Dzhokhar and Tamerlan Tsarnaev were typical siblings in that they sometimes got along and sometimes didn’t. But since the brothers made the atypical decision to bomb the Boston Marathon, the nature of their ups and downs is getting a lot of attention from investigators and lawyers — not to mention the public. In a New York Times profile of Dzhokhar, two of the 19-year-old’s longtime friends and fellow Chechens, Baudy Mazaev and Junes Umarov, spoke about what they saw of the Tsarnaevs’ relationship.

Mazaev said Dzhokhar was initially “irritated” by his older brother’s increased devotion to Islam when it began a few years ago. He explained that he and Dzhokhar stopped hanging out together at the Tsarnaev family’s Cambridge apartment after Tamerlan demanded that the two teenagers sit and study books about religion and prayer. “[Dzhokhar would] say: ‘Let’s not go to my house. Tamerlan will just make us read. And he was a big dude, so we kind of had to listen to him,” Mazaev said. Once, when Dzhokhar was at home with his brother, he sent Mazaev a text reading, “Come back. Don’t make me suffer alone.” Another pal, 18-year-old Junes Umarov recalled, “Every time we went to Dzhokhar’s house, his brother would make us work, do a bunch of push-ups, get us in shape, because we were staying inside playing video games all day.”

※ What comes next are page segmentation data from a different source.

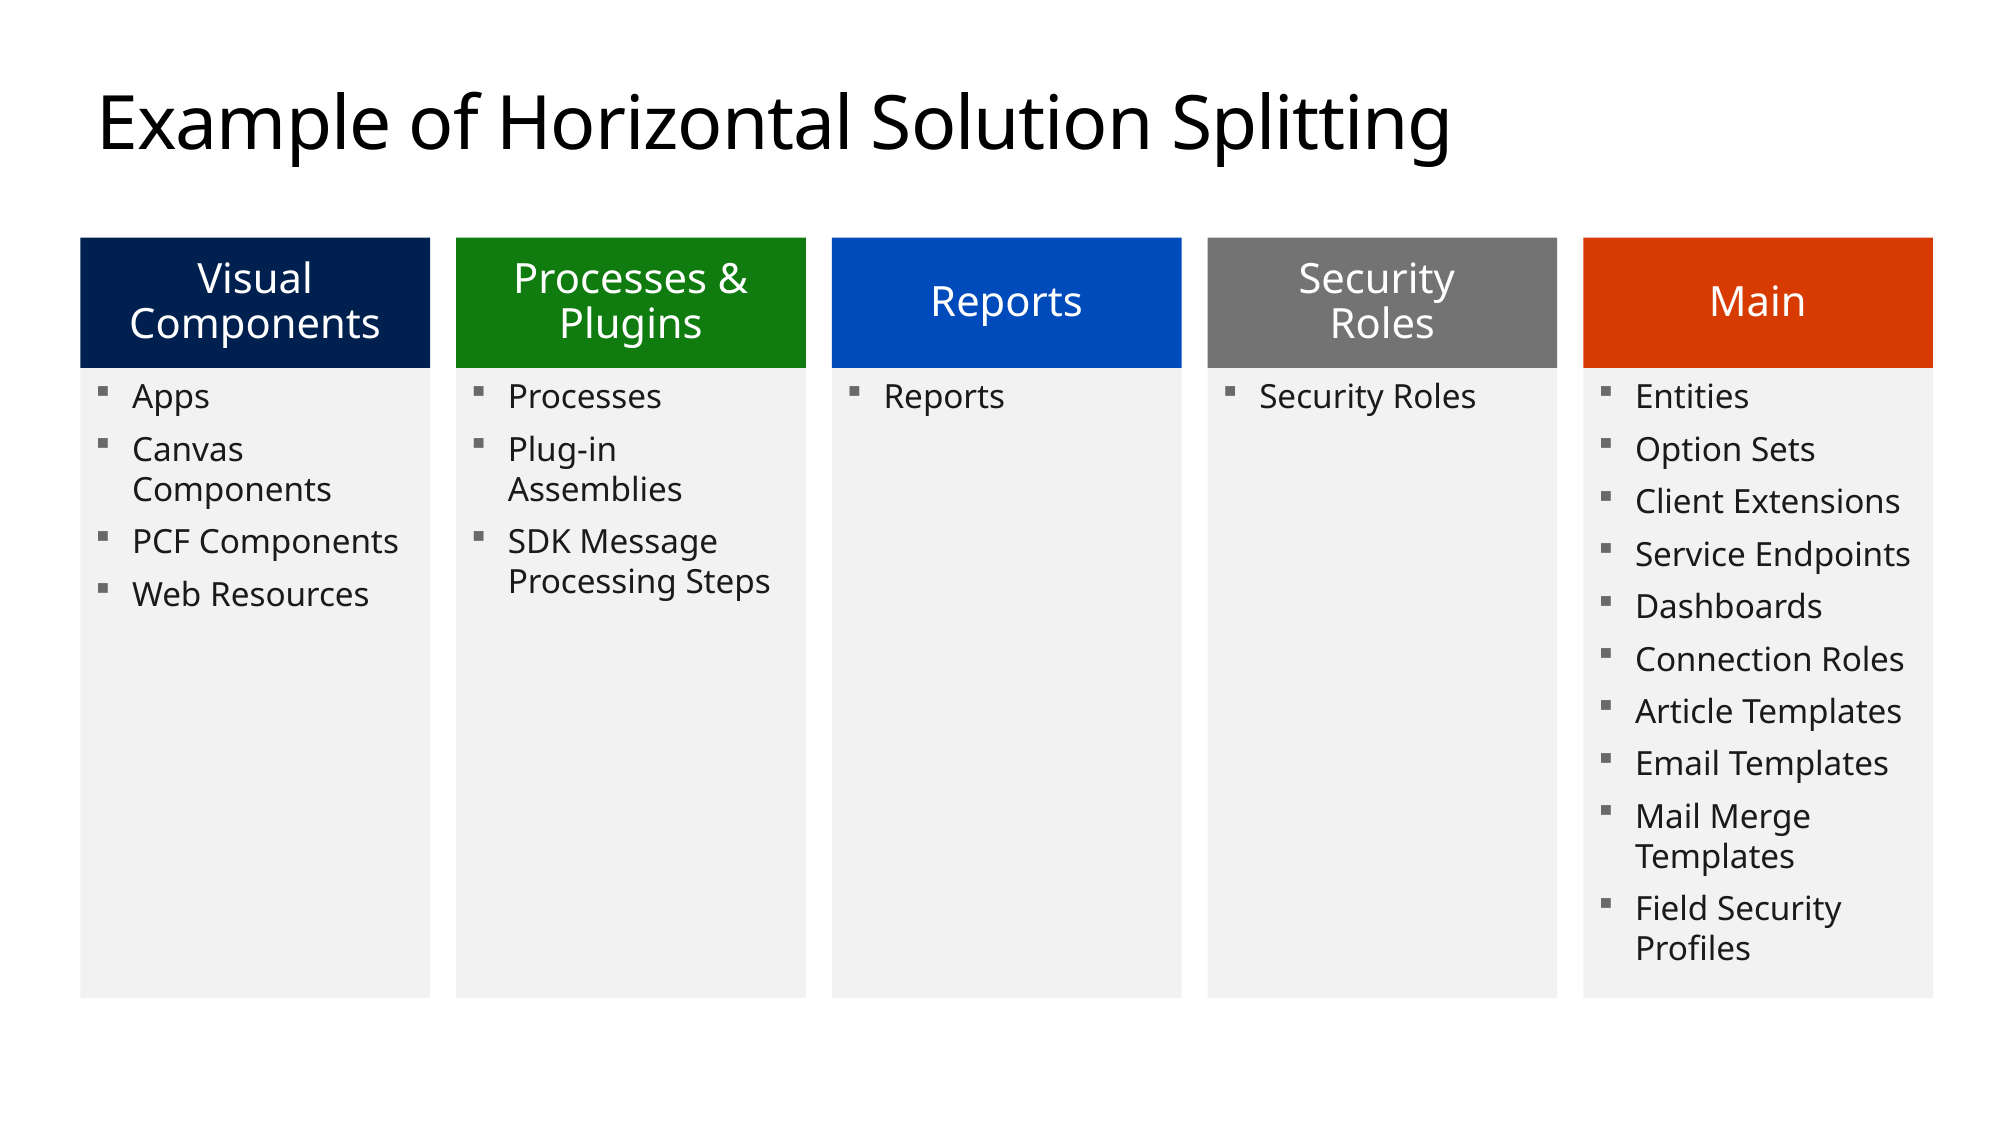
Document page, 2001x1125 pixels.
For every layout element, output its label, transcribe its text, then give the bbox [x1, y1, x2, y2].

text_box Reports [830, 236, 1183, 369]
text_box Security Roles [1206, 236, 1559, 369]
text_box Processes & Plugins [455, 236, 807, 369]
text_box Main [1582, 236, 1934, 369]
text_box Processes Plug-in Assemblies SDK Message Processing Steps [455, 369, 807, 999]
text_box Apps Canvas Components PCF Components Web Resources [80, 369, 431, 999]
text_box Entities Option Sets Client Extensions Service Endpoints Dashboards Connection Roles Article Templates Email Templates Mail Merge Templates Field Security Profiles [1582, 369, 1934, 999]
title Example of Horizontal Solution Splitting [96, 75, 1904, 166]
text_box Security Roles [1207, 369, 1558, 999]
text_box Visual Components [79, 236, 432, 369]
text_box Reports [831, 369, 1182, 999]
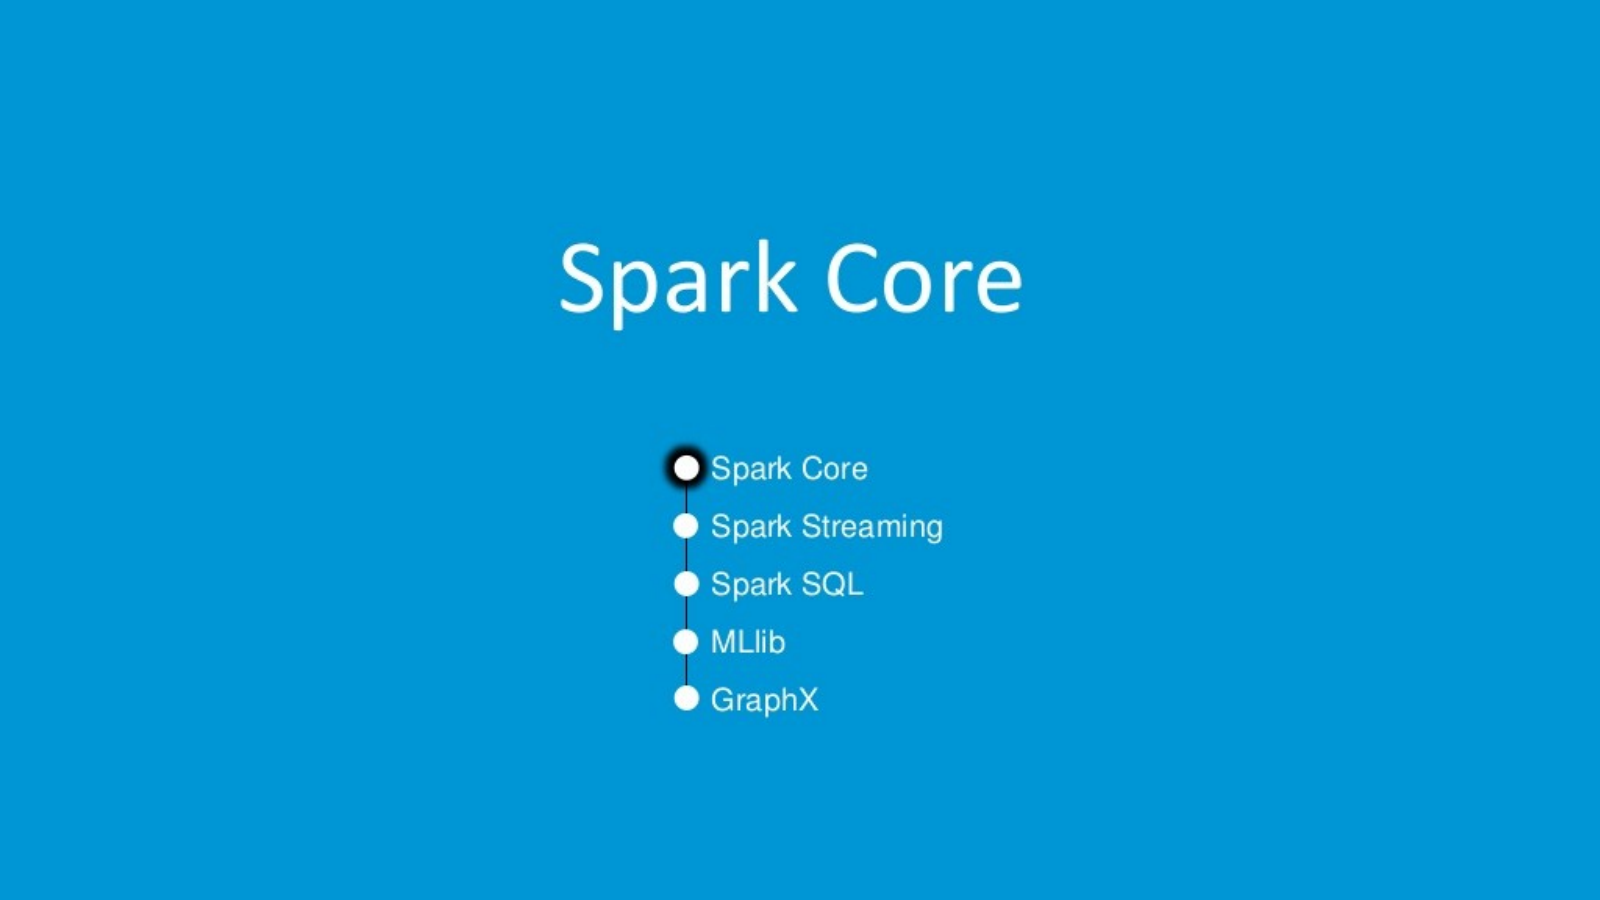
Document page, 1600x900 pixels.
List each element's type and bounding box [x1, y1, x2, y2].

text_box [0, 0, 1600, 900]
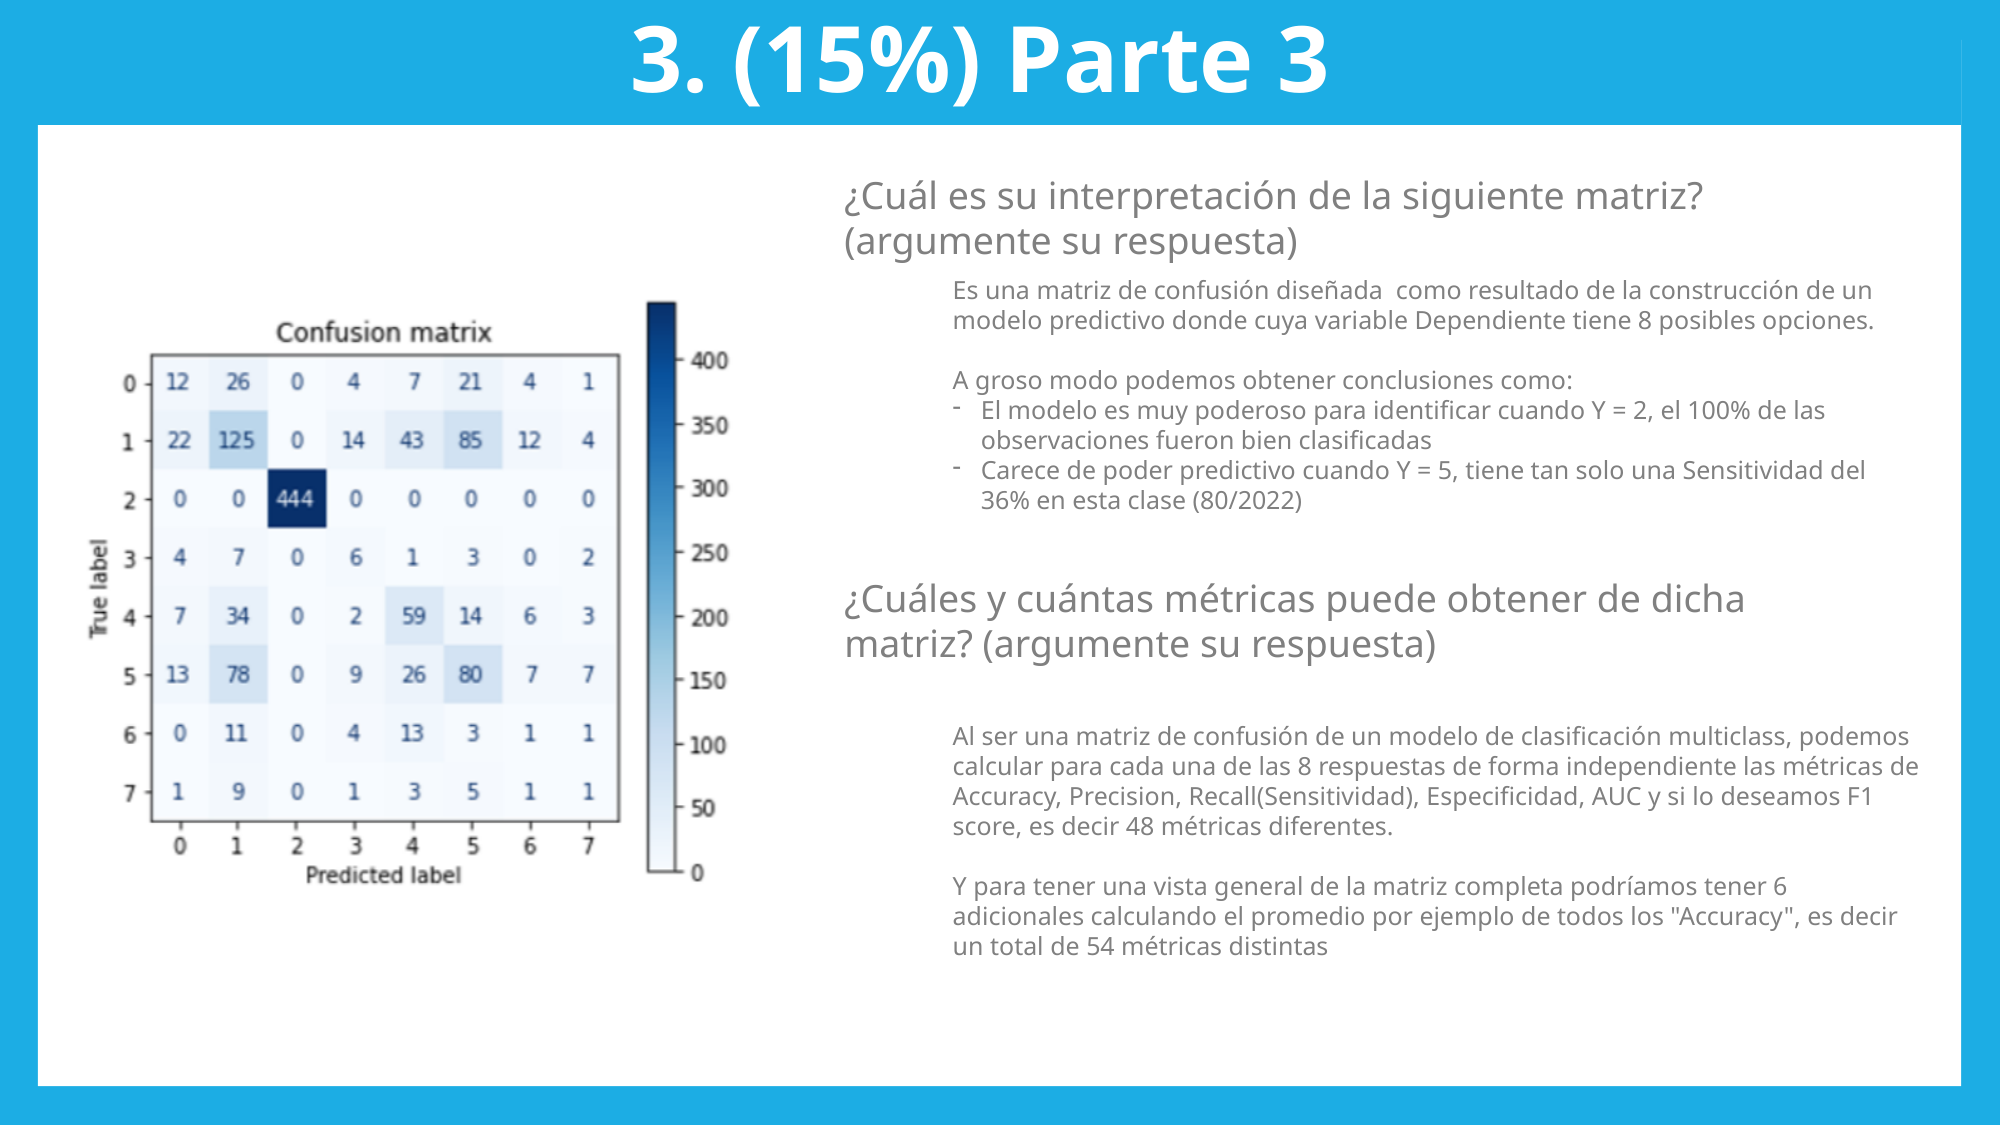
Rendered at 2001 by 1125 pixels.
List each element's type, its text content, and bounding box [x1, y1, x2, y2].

title 3. (15%) Parte 3 [0, 0, 1962, 127]
text_box ¿Cuál es su interpretación de la siguiente matriz? (argumente su respuesta) [829, 164, 1830, 270]
picture [82, 291, 736, 893]
text_box ¿Cuáles y cuántas métricas puede obtener de dicha matriz? (argumente su respuesta) [829, 567, 1830, 673]
text_box Al ser una matriz de confusión de un modelo de clasificación multiclass, podemos calcular para cada una de las 8 respuestas de forma independiente las métricas de Accuracy, Precision, Recall(Sensitividad), Especificidad, AUC y si lo deseamos F1 score, es decir 48 métricas diferentes. Y para tener una vista general de la matriz completa podríamos tener 6 adicionales calculando el promedio por ejemplo de todos los "Accuracy", es decir un total de 54 métricas distintas [938, 713, 1938, 968]
text_box Es una matriz de confusión diseñada como resultado de la construcción de un modelo predictivo donde cuya variable Dependiente tiene 8 posibles opciones. A groso modo podemos obtener conclusiones como: El modelo es muy poderoso para identificar cuando Y = 2, el 100% de las observaciones fueron bien clasificadas Carece de poder predictivo cuando Y = 5, tiene tan solo una Sensitividad del 36% en esta clase (80/2022) [938, 267, 1938, 522]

However, both friends also said Dzhokhar showed a deep devotion to Tamerlan, desperate text messages and enforced exercise aside. “I know he respected him as the elder, especially once his father went to Russia,” said Mazaev. “He was his older brother and the only male of the house, so he was more dependent on him.” Similarly, Umarov said his friend “looked up to his brother” because he “never gave him wrong advice.” The Times piece also notes that Dzhokhar generally avoided talking about his family, so it’s hard to know whether Mazaev and Umarov’s interpretations of the brothers’ dynamic are correct. However, if it turns out that Tamerlan did, in fact, mastermind the bombing, then we do know that Dzhokhar’s definition of good advice was very flawed.